Spesso prendo di mira candidati sui generis, impreparati o con un comportamento non proprio adeguato quando applicato ad un processo di selezione. Ma che dire quando ad avere tutte queste caratteristiche assieme sono delle aziende? Un paio di esempi real life, as usual.
L'Azienda N°1 il candidato ideale lo incontrano attraverso la prima shortlist, ad aprile. È evidente a tutti che sia quello giusto "ma già che ci siamo vediamone altri..", in totale viene screenato tutto il mercato delle aziende che hanno quella figura (30 aziende o giù di li), vengono contattati tutti i 50 potenziali candidati, ed alla fine ne vengono presentati i circa 15 che presentano quelle caratteristiche richieste. Siamo a maggio. L'azienda in questione che fa? Tentenna, cincischia, perde tempo ed alla fine - arriviamo a settembre - fa una proposta salariale al "candidato ideale", che per il ruolo dovrebbe spostarsi a Milano, alla fine quasi alla pari. Risultato, ovvio, lui rifiuta. Chi ha perso? Entrambi.  
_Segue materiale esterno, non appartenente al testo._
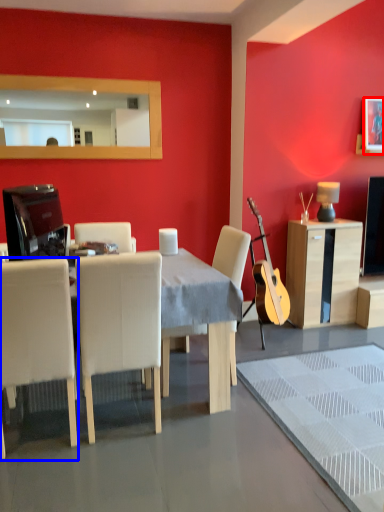
Question: Among these objects, which one is farthest to the camera, picture frame (highlighted by a red box) or chair (highlighted by a blue box)?

Choices:
 (A) picture frame
 (B) chair

Answer: (A)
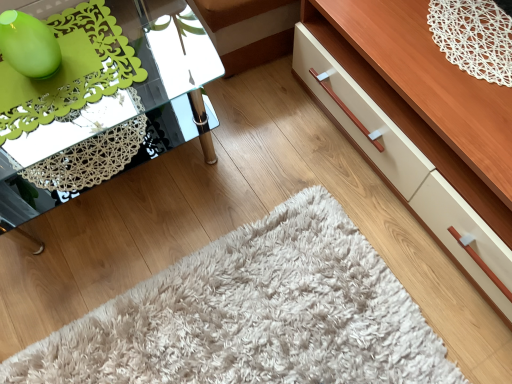
The image size is (512, 384). What do you see at coordinates (102, 100) in the screenshot? I see `clear glass table at left` at bounding box center [102, 100].

Find the location of a particular element. clear glass table at left is located at coordinates (102, 100).

Consider the image. What is the approximate height of clear glass table at left?

clear glass table at left is 17.95 inches in height.

What do you see at coordinates (407, 154) in the screenshot? Image resolution: width=512 pixels, height=384 pixels. I see `wooden dresser at lower right` at bounding box center [407, 154].

Identify the location of wooden dresser at lower right. (407, 154).

I want to click on clear glass table at left, so click(x=102, y=100).

Which is more to the right, wooden dresser at lower right or clear glass table at left?

wooden dresser at lower right is more to the right.

Which is in front, wooden dresser at lower right or clear glass table at left?

Positioned in front is wooden dresser at lower right.

Which is in front, point (418, 151) or point (106, 73)?

Positioned in front is point (106, 73).

From the image's perspective, is wooden dresser at lower right located above or below clear glass table at left?

Clearly, from the image's perspective, wooden dresser at lower right is above clear glass table at left.

From a real-world perspective, which object stands above the other?

In real-world perspective, clear glass table at left is above.

Is wooden dresser at lower right thinner than clear glass table at left?

In fact, wooden dresser at lower right might be wider than clear glass table at left.

In terms of height, does wooden dresser at lower right look taller or shorter compared to clear glass table at left?

In the image, wooden dresser at lower right appears to be shorter than clear glass table at left.

Does wooden dresser at lower right have a larger size compared to clear glass table at left?

Correct, wooden dresser at lower right is larger in size than clear glass table at left.

Is wooden dresser at lower right spatially inside clear glass table at left, or outside of it?

wooden dresser at lower right cannot be found inside clear glass table at left.

Is wooden dresser at lower right placed right next to clear glass table at left?

No, wooden dresser at lower right is not with clear glass table at left.

Is clear glass table at left at the back of wooden dresser at lower right?

wooden dresser at lower right does not have its back to clear glass table at left.

How many degrees apart are the facing directions of wooden dresser at lower right and clear glass table at left?

There is a 89.2-degree angle between the facing directions of wooden dresser at lower right and clear glass table at left.

In order to click on table lying below the wooden dresser at lower right (from the image's perspective) in this screenshot , I will do `click(102, 100)`.

Considering the positions of objects clear glass table at left and wooden dresser at lower right in the image provided, who is more to the right, clear glass table at left or wooden dresser at lower right?

wooden dresser at lower right is more to the right.

Which object is further away from the camera, clear glass table at left or wooden dresser at lower right?

clear glass table at left is further from the camera.

Does point (56, 124) come behind point (343, 69)?

No, it is in front of (343, 69).

From the image's perspective, is clear glass table at left positioned above or below wooden dresser at lower right?

Based on their image positions, clear glass table at left is located beneath wooden dresser at lower right.

From a real-world perspective, which is physically above, clear glass table at left or wooden dresser at lower right?

clear glass table at left is physically above.

Can you confirm if clear glass table at left is wider than wooden dresser at lower right?

Incorrect, the width of clear glass table at left does not surpass that of wooden dresser at lower right.

Does clear glass table at left have a greater height compared to wooden dresser at lower right?

Indeed, clear glass table at left has a greater height compared to wooden dresser at lower right.

Considering the sizes of objects clear glass table at left and wooden dresser at lower right in the image provided, who is bigger, clear glass table at left or wooden dresser at lower right?

wooden dresser at lower right.

Is clear glass table at left completely or partially outside of wooden dresser at lower right?

That's correct, clear glass table at left is outside of wooden dresser at lower right.

Is clear glass table at left far away from wooden dresser at lower right?

No.

Is clear glass table at left aimed at wooden dresser at lower right?

No, clear glass table at left is not facing towards wooden dresser at lower right.

Find the location of a particular element. table that is above the wooden dresser at lower right (from a real-world perspective) is located at coordinates (102, 100).

I want to click on table above the wooden dresser at lower right (from a real-world perspective), so click(102, 100).

Locate an element on the screen. Image resolution: width=512 pixels, height=384 pixels. table below the wooden dresser at lower right (from the image's perspective) is located at coordinates (102, 100).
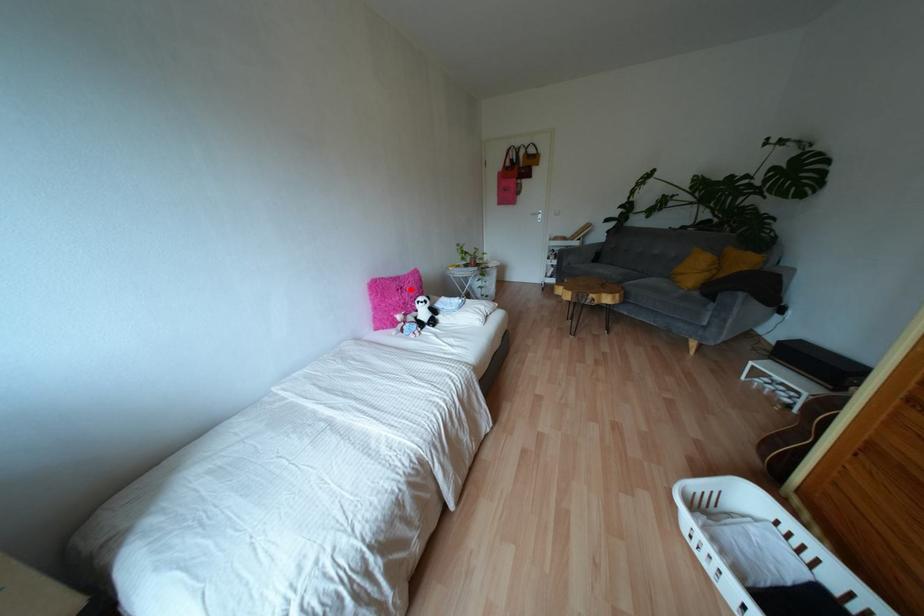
L'azienda N°2 invece ha una bellissima posizione, che è nuova per lei, deve quindi andare a prenderla sul mercato. Trova il candidato per lei giusto, Dirigente a 90k, come da brief, ma...poiché gli verrebbe proposto, per "dimostrare la sua reale volontà di entrare in azienda e  di credere nel progetto" di iniziare come Quadro a 60k, "e poi se vali ti facciamo crescere.." alla fine - d'accordo con l'HR non trasmettiamo questo messaggio - lui si ferma e noi andiamo avanti con la ricerca. 
Certo, una differenza tra queste due aziende c'è: la prima è la classica supermultinazionale dove l'HR si è reso leggermente complice, non guidando la linea ma, al contrario, essendone guidata. Nella seconda, più imprenditoriale, l'HR è vittima. 
Come le vogliamo chiamare queste realtà? Qualcuno ha suggerito "aziende diversamente HR".